PROBLEM DESCRIPTION ▸ Reproduce each line from the records that holds "simulation".

(Collected data)
___

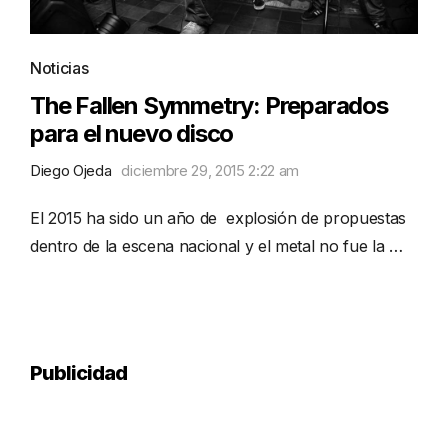
Noticias
The Fallen Symmetry: Preparados
para el nuevo disco
Diego Ojeda
diciembre 29, 2015 2:22 am
El 2015 ha sido un año de explosión de propuestas
dentro de la escena nacional y el metal no fue la …
Publicidad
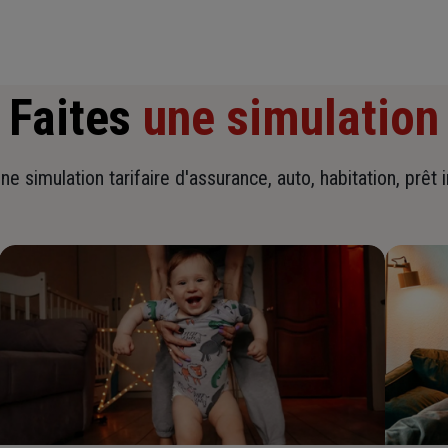
Faites
une simulation
ne simulation tarifaire d'assurance, auto, habitation, prêt 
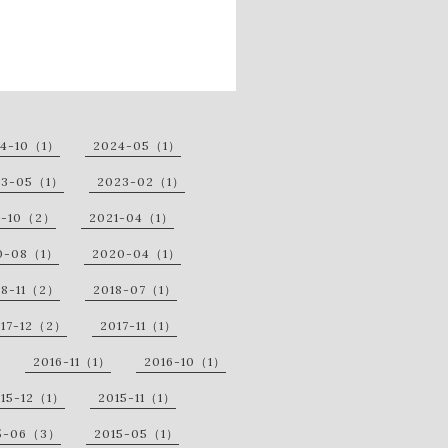
24-10（1）
2024-05（1）
23-05（1）
2023-02（1）
1-10（2）
2021-04（1）
0-08（1）
2020-04（1）
18-11（2）
2018-07（1）
017-12（2）
2017-11（1）
2016-11（1）
2016-10（1）
015-12（1）
2015-11（1）
5-06（3）
2015-05（1）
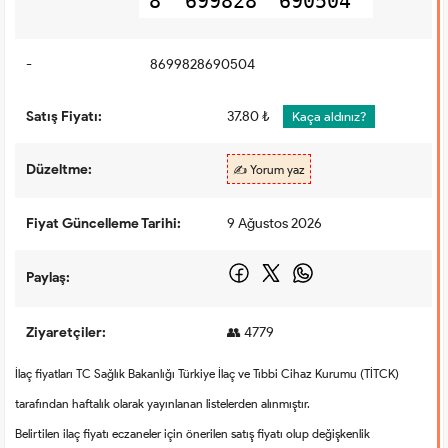
8
699828
690504
-
8699828690504
Satış Fiyatı:
37.80 ₺
Kaça aldınız?
Düzeltme:
✍️ Yorum yaz
Fiyat Güncelleme Tarihi:
9 Ağustos 2026
Paylaş:
Ziyaretçiler:
👥 4779
İlaç fiyatları TC Sağlık Bakanlığı Türkiye İlaç ve Tıbbi Cihaz Kurumu (TİTCK)
tarafından haftalık olarak yayınlanan listelerden alınmıştır.
Belirtilen ilaç fiyatı eczaneler için önerilen satış fiyatı olup değişkenlik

___

EXERCISE RESULT ▸
une simulation
ne simulation tarifaire d'assurance, auto, habitation, prêt 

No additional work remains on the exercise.